Bu sabah çiçeklerimi Mrs. Dalloway gibi kendim aldım.
Temiz ve aydınlık gökkubbenin altında bir bayram sabahını gülümseyerek karşılayan rengârenk çiçeklere baktım bir süre. Kaldırımdaki masalarda oturanlar yüzlerini güneşe çevirmiş ayçiçekleri gibi dingin ve mutlu görünüyorlar. Bir kadın köpeğinin başını şefkatle okşuyor. Bir başkası gözlerini sıkıca yummuş kocasını dinliyormuş taklidi yapıyor. Beyaz, ince, uzun bir yüzü var. Geleneksel bir bayram ziyareti yerine kim bilir nasıl bir günün hayalini kuruyor. Belki o sırada ailesinden, tanıdıklarından uzakta yabancı bir şehirde tek başına bir parkta oturup kitap okuyor ya da onu kışkırtan düşüncelerin heyecanıyla gün ortasında beyaz şarap içiyor. Kristal kadehi buğulanmış. Biraz sonra tanımadığı bir adam gelip masasına oturmak için müsaade isteyecek. Öyle susacaklar. Mesafeli bir suskunluk değil bu. Işıklar kırılıp güneş solduğunda üşüme hissiyle ürperecekler. Birkaç saat içinde neler olacağını hayal edip birbirlerine kaçamak ve biraz mahcup bakışlarla gülümsüyorlar. Ürkütücü bir an...

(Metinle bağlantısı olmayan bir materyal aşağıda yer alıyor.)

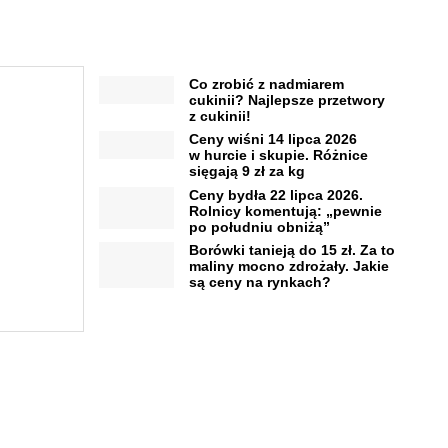
Co zrobić z nadmiarem
cukinii? Najlepsze przetwory
z cukinii!
Ceny wiśni 14 lipca 2026
w hurcie i skupie. Różnice
sięgają 9 zł za kg
Ceny bydła 22 lipca 2026.
Rolnicy komentują: „pewnie
po południu obniżą”
Borówki tanieją do 15 zł. Za to
maliny mocno zdrożały. Jakie
są ceny na rynkach?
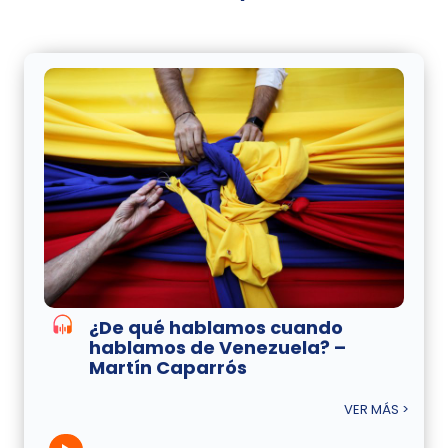
¿De qué hablamos cuando
hablamos de Venezuela? –
Martín Caparrós
VER MÁS >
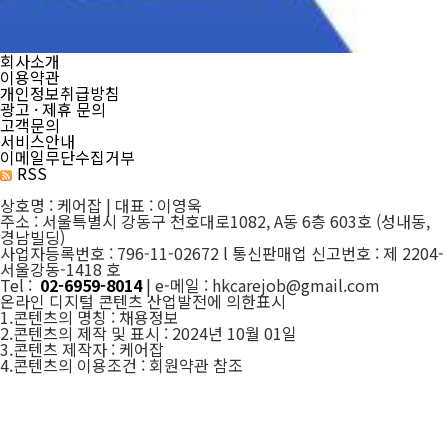
회사소개
이용약관
개인정보취급방침
광고 · 제휴 문의
고객문의
서비스안내
이메일무단수집거부
RSS
상호명 : 케어잡 | 대표 : 이영욱
주소 : 서울특별시 강동구 천호대로1082, A동 6층 603호 (성내동,
경남빌딩)
사업자등록번호 : 796-11-02672 l 통신판매업 신고번호 : 제 2204-
서울강동-1418 호
Tel :
02-6959-8014
| e-메일 : hkcarejob@gmail.com
온라인 디지털 콘텐츠 산업발전에 의한표시
1.콘텐츠의 명칭 : 채용정보
2.콘텐츠의 제작 및 표시 : 2024년 10월 01일
3.콘텐츠 제작자 : 케어잡
4.콘텐츠의 이용조건 : 회원약관 참조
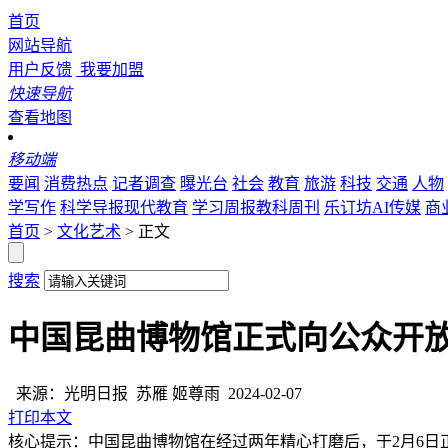
首页
网站导航
用户反馈
我要加盟
快速导航
查看地图
移动端
要闻
消费热点
记者调查
曝光台
社会
教育
旅游
科技
交通
人物
学写作
科学导报现代教育
学习周报教科周刊
乐订坊AI传媒
商
首页
>
文化艺术
> 正文
搜索
中国昆曲博物馆正式向公众开
来源：光明日报
苏雁 姬尊雨
2024-02-07
打印本文
核心提示：中国昆曲博物馆在经过两年精心打磨后，于2月6日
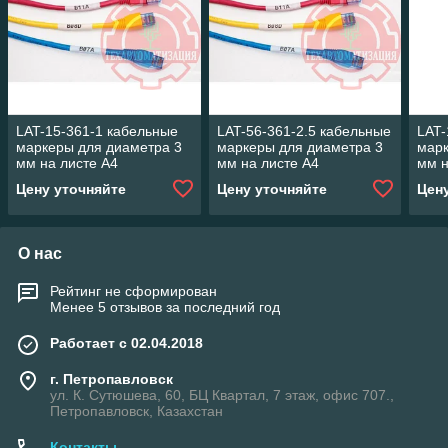
LAT-15-361-1 кабельные
LAT-56-361-2.5 кабельные
LAT-
маркеры для диаметра 3
маркеры для диаметра 3
марк
мм на листе А4
мм на листе А4
мм н
Цену уточняйте
Цену уточняйте
Цен
О нас
Рейтинг не сформирован
Менее 5 отзывов за последний год
Работает с 02.04.2018
г. Петропавловск
ул. К. Сутюшева, 60, БЦ Квартал, 7 этаж, офис 707.,
Петропавловск, Казахстан
Контакты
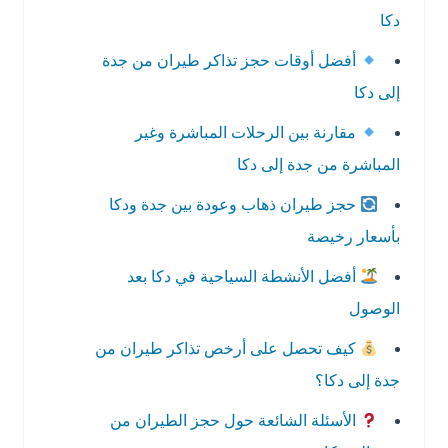
دكا
أفضل أوقات حجز تذاكر طيران من جدة
إلى دكا
مقارنة بين الرحلات المباشرة وغير
المباشرة من جدة إلى دكا
حجز طيران ذهاب وعودة بين جدة ودكا
بأسعار رخيصة
أفضل الأنشطة السياحية في دكا بعد
الوصول
كيف تحصل على أرخص تذاكر طيران من
جدة إلى دكا؟
الأسئلة الشائعة حول حجز الطيران من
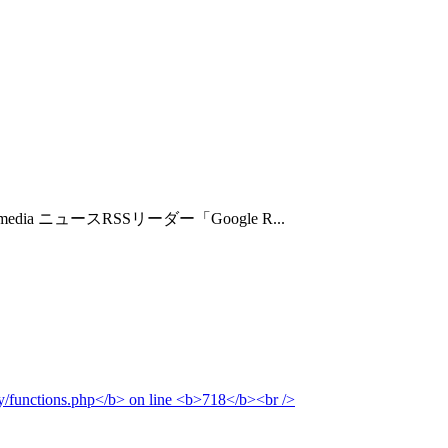
ia ニュースRSSリーダー「Google R...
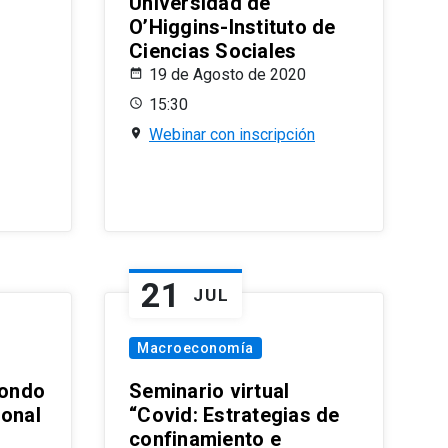
Universidad de
O’Higgins-Instituto de
Ciencias Sociales
19 de Agosto de 2020
15:30
Webinar con inscripción
21
JUL
Macroeconomía
ondo
Seminario virtual
ional
“Covid: Estrategias de
confinamiento e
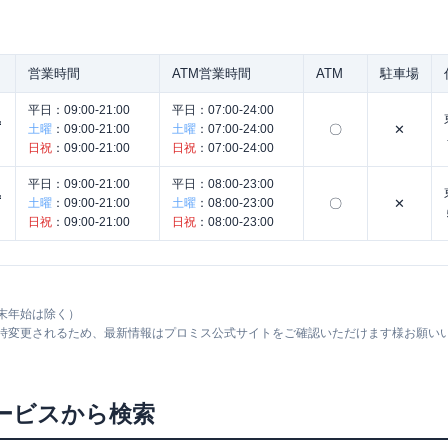
営業時間
ATM営業時間
ATM
駐車場
平日：
09:00-21:00
平日：
07:00-24:00
池
土曜
：
09:00-21:00
土曜
：
07:00-24:00
〇
✕
日祝
：
09:00-21:00
日祝
：
07:00-24:00
平日：
09:00-21:00
平日：
08:00-23:00
池
土曜
：
09:00-21:00
土曜
：
08:00-23:00
〇
✕
日祝
：
09:00-21:00
日祝
：
08:00-23:00
末年始は除く）
随時変更されるため、最新情報はプロミス公式サイトをご確認いただけます様お願い
ービスから検索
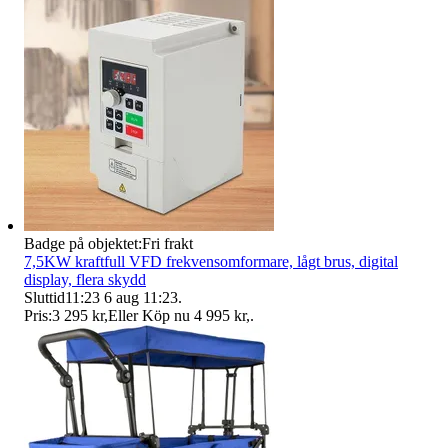
Badge på objektet:
Fri frakt
7,5KW kraftfull VFD frekvensomformare, lågt brus, digital
display, flera skydd
Sluttid
11:23
6 aug 11:23
.
Pris:
3 295 kr
,
Eller Köp nu
4 995 kr
,
.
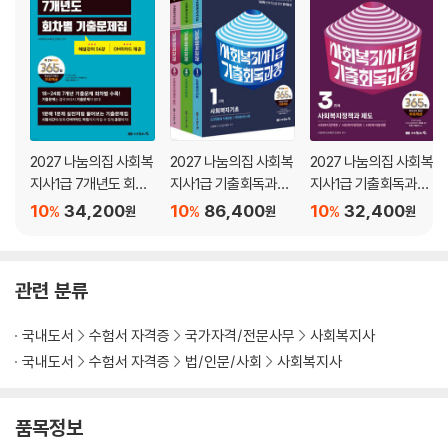
2027 나눔의집 사회복
2027 나눔의집 사회복
2027 나눔의집 사회복
지사1급 7개년도 회차
지사1급 기출회독과정
지사1급 기출회독과정
별 기출문제집
세트
3과목 사회복지정책과
10
34,200
10
86,400
10
32,400
%
%
%
원
원
원
제도
관련 분류
국내도서
수험서 자격증
국가자격/전문사무
사회복지사
국내도서
수험서 자격증
법/인문/사회
사회복지사
품목정보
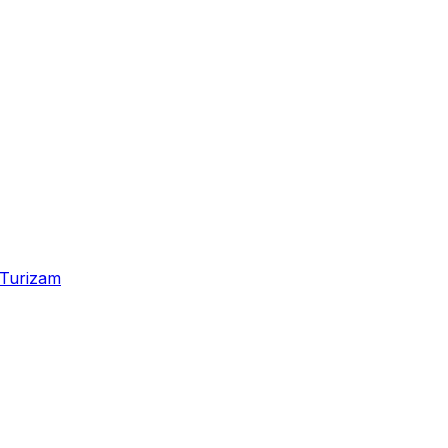
Turizam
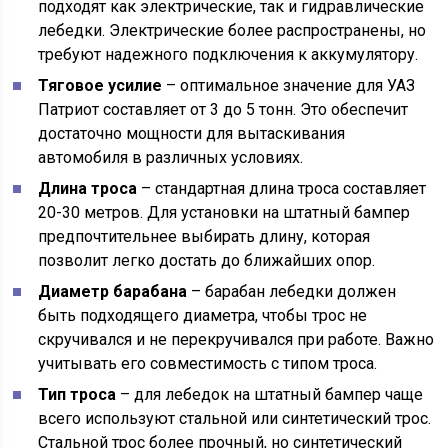
подходят как электрические, так и гидравлические
лебедки. Электрические более распространены, но
требуют надежного подключения к аккумулятору.
Тяговое усилие
– оптимальное значение для УАЗ
Патриот составляет от 3 до 5 тонн. Это обеспечит
достаточно мощности для вытаскивания
автомобиля в различных условиях.
Длина троса
– стандартная длина троса составляет
20-30 метров. Для установки на штатный бампер
предпочтительнее выбирать длину, которая
позволит легко достать до ближайших опор.
Диаметр барабана
– барабан лебедки должен
быть подходящего диаметра, чтобы трос не
скручивался и не перекручивался при работе. Важно
учитывать его совместимость с типом троса.
Тип троса
– для лебедок на штатный бампер чаще
всего используют стальной или синтетический трос.
Стальной трос более прочный, но синтетический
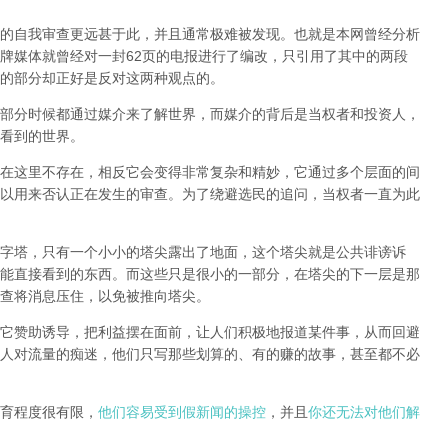
的自我审查更远甚于此，并且通常极难被发现。
也就是本网曾经分析
牌媒体就曾经对一封62页的电报进行了编改，只引用了其中的两段
的部分却正好是反对这两种观点的。
部分时候都通过媒介来了解世界，而媒介的背后是当权者和投资人，
看到的世界。
在这里不存在，相反它会变得非常复杂和精妙，它通过多个层面的间
以用来否认正在发生的审查。为了绕避选民的追问，当权者一直为此
字塔，只有一个小小的塔尖露出了地面，这个塔尖就是公共诽谤诉
能直接看到的东西。而这些只是很小的一部分，在塔尖的下一层是那
查将消息压住，以免被推向塔尖。
它赞助诱导，把利益摆在面前，让人们积极地报道某件事，从而回避
人对流量的痴迷，他们只写那些划算的、有的赚的故事，甚至都不必
育程度很有限，
他们容易受到假新闻的操控
，并且
你还无法对他们解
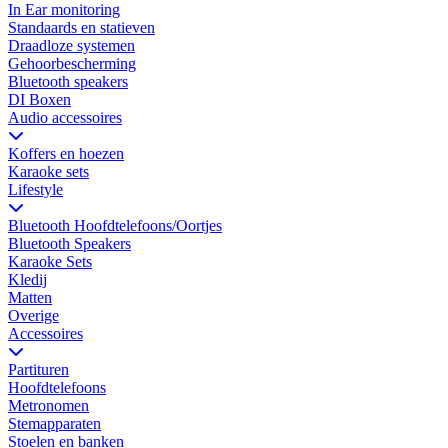
In Ear monitoring
Standaards en statieven
Draadloze systemen
Gehoorbescherming
Bluetooth speakers
DI Boxen
Audio accessoires
Koffers en hoezen
Karaoke sets
Lifestyle
Bluetooth Hoofdtelefoons/Oortjes
Bluetooth Speakers
Karaoke Sets
Kledij
Matten
Overige
Accessoires
Partituren
Hoofdtelefoons
Metronomen
Stemapparaten
Stoelen en banken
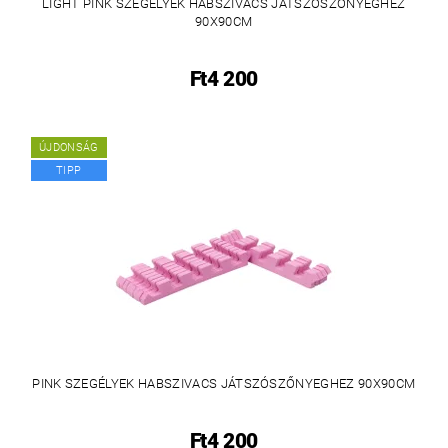
LIGHT PINK SZEGÉLYEK HABSZIVACS JÁTSZÓSZŐNYEGHEZ
90X90CM
Ft4 200
ÚJDONSÁG
TIPP
PINK SZEGÉLYEK HABSZIVACS JÁTSZÓSZŐNYEGHEZ 90X90CM
Ft4 200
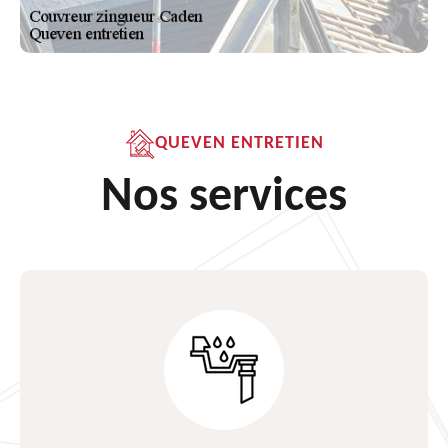
QUEVEN ENTRETIEN
Nos services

Yan masada oturan kadını izlerken onun zihninde uçuşan düşünce kırıntılarını tahayyül etmeye çalışıyorum. Gözlerini dünyaya kapatıp, o narin çenesini biraz yukarıya kaldırırken ruhunu şimdiki zamanın bilincinden kopardığında onun hayallerini en çıplak haliyle görebilmeyi istiyorum. Biraz evvel aldığım beyaz zambak demeti tembel bir kedi gibi masamda yatıyor. İçlerindeki tozsu tohumlara dokununca parmaklarım kırmızı oluyor. Onları temizlemeye çalışırken başka bir anı hatırlıyorum. On sene önceki utangaç yüzümü uzun bir vazoya zambakların vanilyamsı kokusunu içime çekebilmek için daldırmışım. Yanımdaki sakallı, kırmızı burnuma bakıp çocuk gibi gülüyor... O sırada garson salep fincanıyla yanıma gelip bayramımı kutluyor. Çapkın bakışlı sempatik bir çocuk. O anda onun zihninde uçuşanları da merak ediyorum. Üstü tarçın tozlarıyla kaplı koyu sütü karıştırırken büyük bir kara parçasından kopup küçük adacıklar gibi dağılan düşüncelerin benliğimizi nasıl oluşturduğunu ve bu kontrolsüz parçalanmaya nasıl tahammül edebildiğimizi düşünüyorum. Ve sabah uyanır uyanmaz aklıma gelen Mrs. Dalloway’in yaratıcısı Virginia Woolf’u hatırlıyorum. Eve dönüp sıradan bir kadının sıradan bir gününde zihninden geçenleri yazmak istiyorum ama onun gibi kurgulamadan, olduğu gibi...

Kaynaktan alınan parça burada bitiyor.